Member of the Congress of Baja California Sur from the 14th district
- In office 15 March 2002 – 14 March 2005
- Preceded by: Pedro Graciano Osuna López
- Succeeded by: Carolina Madrigal Higuera

Personal details
- Born: August 1951 San Marcos, Baja California Sur, Mexico
- Died: 2018 (aged 66–67) Guerrero Negro, Baja California Sur, Mexico
- Party: PRI
- Spouse: Rosa Isela Ramírez Villegas

= Rodolfo Garayzar Anaya =

Mexican politician

Rodolfo Garayzar Anaya (August 1951 – 2018) was a Mexican politician and trade unionist. He served in the X Legislature of the Congress of Baja California Sur from 2002 to 2005 as a member of the Institutional Revolutionary Party (PRI).

==Biography==
Garayzar was born in San Marcos, Baja California Sur in August 1951. He worked for Exportadora de Sal S.A. (ESSA), a salt production company headquartered in the nearby town of Guerrero Negro, and rose the ranks of the ESSA workers' union, the Sindicato Salinero, which formed a part of the Confederación Revolucionaria de Obreros y Campesinos (CROC). Garayzar reached the position of union leader and was well-respected for his defense of workers' rights. Garayzar served in the role from 1997 to 1999.

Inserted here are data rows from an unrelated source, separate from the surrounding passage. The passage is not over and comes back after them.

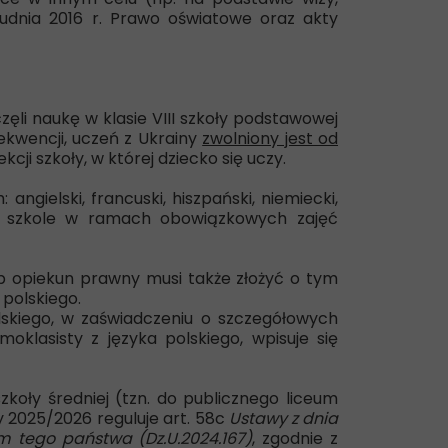
rudnia 2016 r. Prawo oświatowe oraz akty
li naukę w klasie VIII szkoły podstawowej
kwencji, uczeń z Ukrainy
zwolniony jest od
cji szkoły, w której dziecko się uczy.
ielski, francuski, hiszpański, niemiecki,
ł w szkole w ramach obowiązkowych zajęć
ub opiekun prawny musi także złożyć o tym
 polskiego.
lskiego, w zaświadczeniu o szczegółowych
lasisty z języka polskiego, wpisuje się
oły średniej (tzn. do publicznego liceum
y 2025/2026 reguluje art. 58c
Ustawy
z dnia
um tego państwa
(Dz.U.2024.167)
, zgodnie z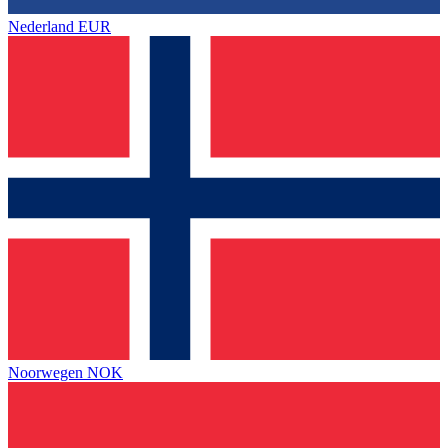
Nederland
EUR
Noorwegen
NOK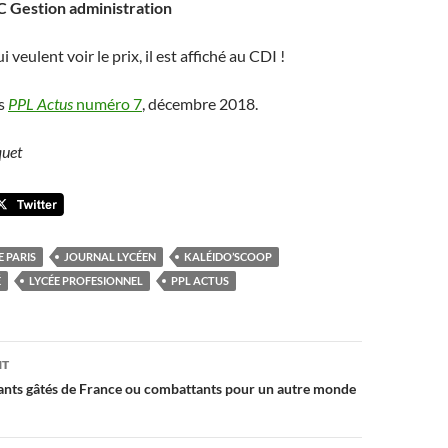
C Gestion administration
 veulent voir le prix, il est affiché au CDI !
ns
PPL Actus
numéro 7
, décembre 2018.
quet
E PARIS
JOURNAL LYCÉEN
KALÉIDO’SCOOP
É
LYCÉE PROFESIONNEL
PPL ACTUS
on
NT
nfants gâtés de France ou combattants pour un autre monde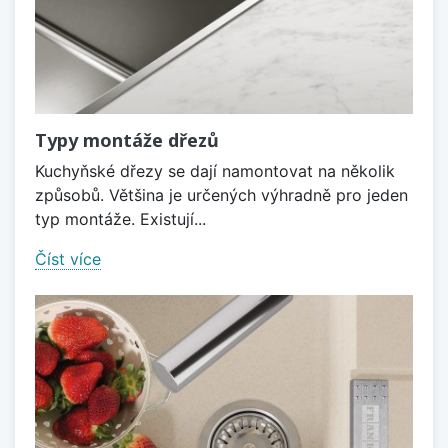
Typy montáže dřezů
Kuchyňské dřezy se dají namontovat na několik
způsobů. Většina je určených výhradně pro jeden
typ montáže. Existují...
Číst více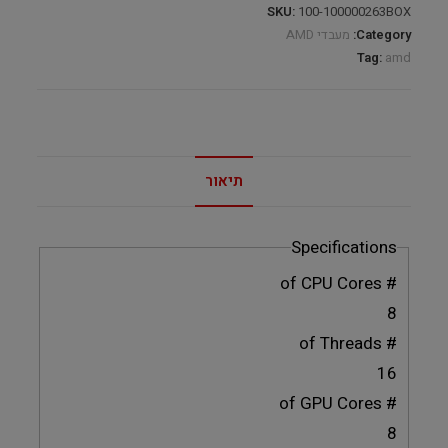
SKU:
100-100000263BOX
Category:
מעבדי AMD
Tag:
amd
תיאור
Specifications
# of CPU Cores
8
# of Threads
16
# of GPU Cores
8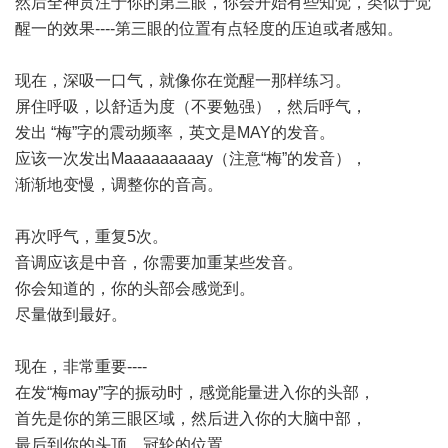
然后全神贯注于你的第三眼，你会开始有些知觉，类似于觉
醒一的效果----第三眼的位置有点轻度的压迫或者感知。
现在，深吸一口气，就像你在觉醒一那样练习。
屏住呼吸，以舒适为度（不要勉强），然后呼气，
发出 “梅”字的震动频率，英文是MAY的发音。
应该一次发出Maaaaaaaaay（注意“梅”的发音），
渐渐地变慢，调整你的音高。
再次呼气，重复5次。
音调应该是中音，你需要加重某些发音。
你会知道的，你的头部会感觉到。
尽量做到最好。
现在，非常重要----
在发“梅may”字的振动时，感觉能量进入你的头部，
首先是你的第三眼区域，然后进入你的大脑中部，
最后到你的头顶，冠轮的位置。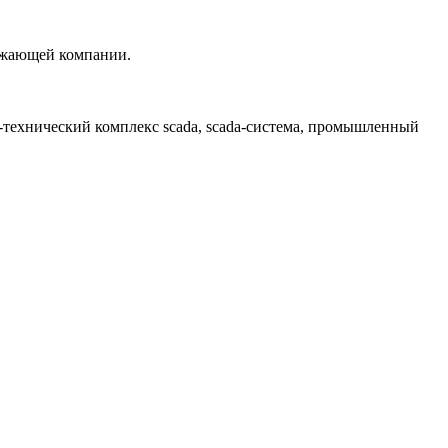
бжающей компании.
технический комплекс scada, scada-система, промышленный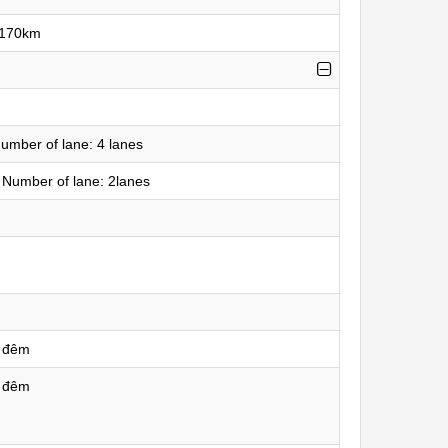
:170km
umber of lane: 4 lanes
 Number of lane: 2lanes
 đêm
 đêm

In the 2002 elections, Garayzar won a seat representing the 14th district in the X Legislature of the Congress of Baja California Sur as a member of the Institutional Revolutionary Party (PRI). He served his full three-year term in the state congress.

Garayzar died in Guerrero Negro in late 2018; he was survived by his wife, Rosa Isela, as well as his daughter, Beatriz. Garayzar was honored at a session of the state congress a few days afterward.